The idea appears in other forms that do not use the word but make the same sort of irrational but very convenient distinction. The pro-abortionists will demand that a man nominated to be a federal judge respect “a woman’s right to choose” before they will support him, but will denounce those who demand that he accept the unborn child’s right to live as applying an illegitimate “litmus test.”
When they talk about justice for one of their favored groups, they speak about justice, but when their opponents talk about justice for the unborn, they (their opponents) speak ideologically. “A woman’s right to control her own body” is for them a self-evident truth upon which public policy must be based, but “an unborn child’s right to live” is an ideological statement that should never be advanced in public debate.
There is something particularly smarmy about this. An intelligent man knows what an idea is. He can recognize two competing ideas and judge between them. He can see that the pro-choice people hold one set of ideas and the pro-life people another. He can see, if he looks, that the pro-life position has an ancient and substantial intellectual tradition behind it. This is not, as the expression goes, rocket science. We expect this of any educated man.
Being able to do this and yet trying to win the argument by slapping an insulting label on the ideas one does not like, and trying to rule them out of the debate entirely by pretending they are not ideas, is disgusting.
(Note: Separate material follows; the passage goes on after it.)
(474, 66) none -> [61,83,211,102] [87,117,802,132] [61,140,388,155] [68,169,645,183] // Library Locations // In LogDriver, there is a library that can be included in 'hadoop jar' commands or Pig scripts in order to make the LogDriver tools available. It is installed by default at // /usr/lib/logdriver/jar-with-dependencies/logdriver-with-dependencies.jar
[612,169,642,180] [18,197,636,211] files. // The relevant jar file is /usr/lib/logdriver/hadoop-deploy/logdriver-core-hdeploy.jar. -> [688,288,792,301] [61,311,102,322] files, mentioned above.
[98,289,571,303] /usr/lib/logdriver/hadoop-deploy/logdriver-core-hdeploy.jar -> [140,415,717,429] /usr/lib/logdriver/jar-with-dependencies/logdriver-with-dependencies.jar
It is cheating. It is lying. It is also the natural rhetoric of several people who want to be president and of many who already hold public office.
This abuse of the word ideology represents a choice to misunderstand, not an innocent mental error. It is evidence, and good evidence, of a mind at least partly crippled and corrupted, and working to corrupt others. The abusers have chosen the darkness and are now trying to put out the light so that other people will not be able to see. Those of us who can see must keep the light of reason lit, so that others, now neutral or confused, can see what sits before them in plain sight: the humanity of unborn children who should not be killed in their mothers’ wombs.